2. freedom from obligation or duty, esp exemption from tax, duty, legal liability, etc
3. any special privilege granting immunity
Well, the taste of freedom from unhappiness in my current job position has happened on and off as I have studied and meditated daily. The injection or antibody for immunity is to SIGN OFF.
In November I sat down in the morning service at CSE and wrote in my journal, “Still working on patterns of caring so defensively what others think of me. Dirty looks from a peer at work still affect me with hurt, a feeling….”
And then the lesson started. I took notes and drew lines from my statement of problem to the solutions being offered by Ellen O’brien.
Caring too much [about what others think] is comparison.

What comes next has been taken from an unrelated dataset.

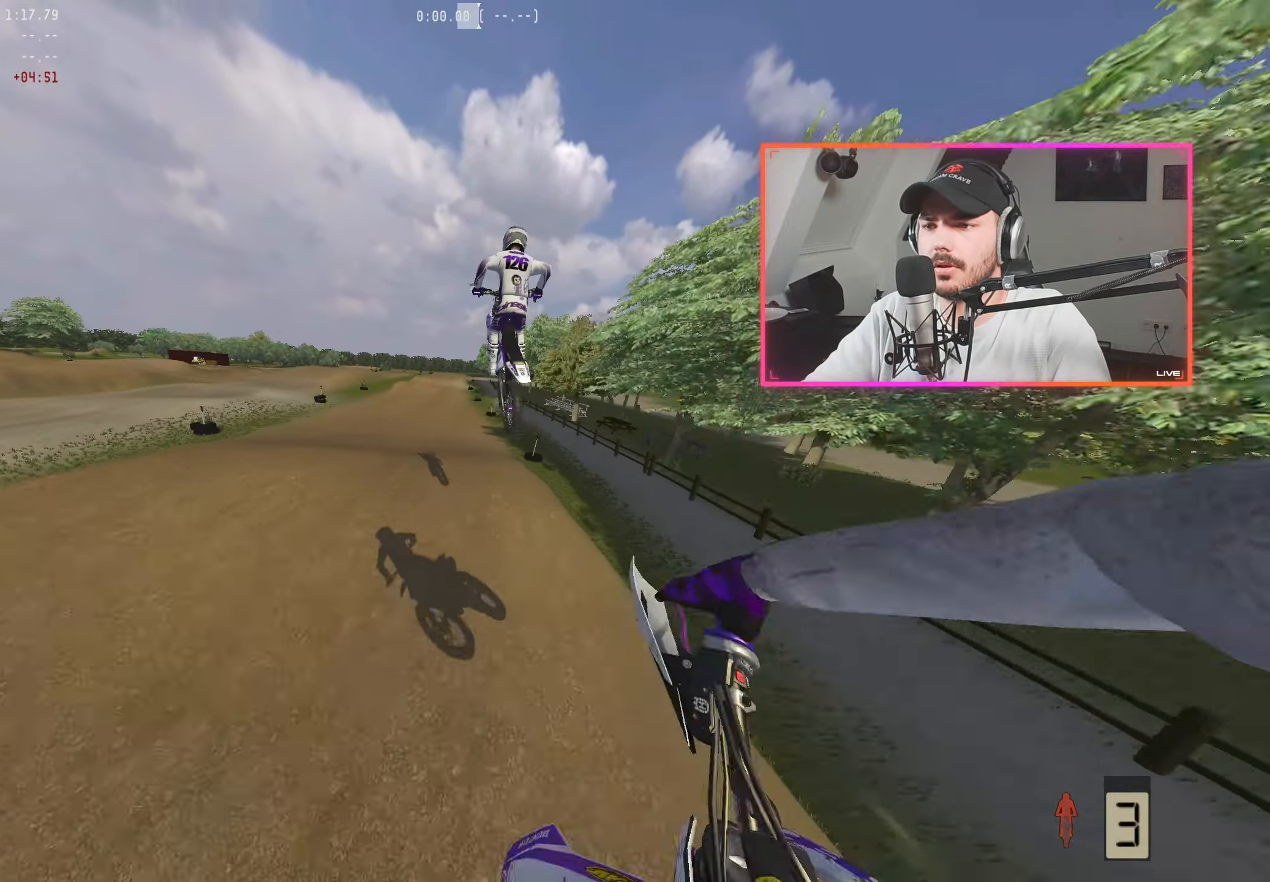
{"buttons": ["R2"], "left_stick": "center", "right_stick": "center", "events": [[17, "R2", "down"], [17, "right_stick", "down"], [184, "left_stick", "center"], [434, "right_stick", "center"]]}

You are not working from your own true self. (I know this is a bit of a “Duh” for some, but I didn’t realize that my sense of belonging to a staff was bundled up in this mess.)
Self-discipline is really doing “what pleases my soul” — it is not denial, not punishment, not forcing myself to be good. My authenticity crisis…I don’t need to be good. I need to be authentic.
Well, when I first got this — really took it on board — there was such a wave of relief and gratitude. Like I’d been healed of cancer without the chemo.
I have had the privilege of working, creating, contributing. I work among people who know my faults and weaknesses. They have seen me fail and succeed.
I am grateful to serve kids and my peers. I wrote as if I were giving my retirement speech, because I have believed for several months that I need to go somewhere else. The environment really is toxic.
I really do need the vaccination.
So, in the New Year, what I’m doing first, daily, is signing off from discontentment, even if I work on the same campus until retirement. I want to enjoy life, care for my aging mother, work in more creative ways, and continue to inspire teachers/students with my love of writing. Perhaps even, some other position may appear if I don’t go into remission.
Ha, ha, I really like the third definition: any special privilege granting immunity
Keeping my connection to my true self, being the artist I am, can keep me healthy even in an environment polluted with unhappiness.
That’s my word. Acquired immunity.
Happy New Year, to everyone, and especially to my teacher friends who write together.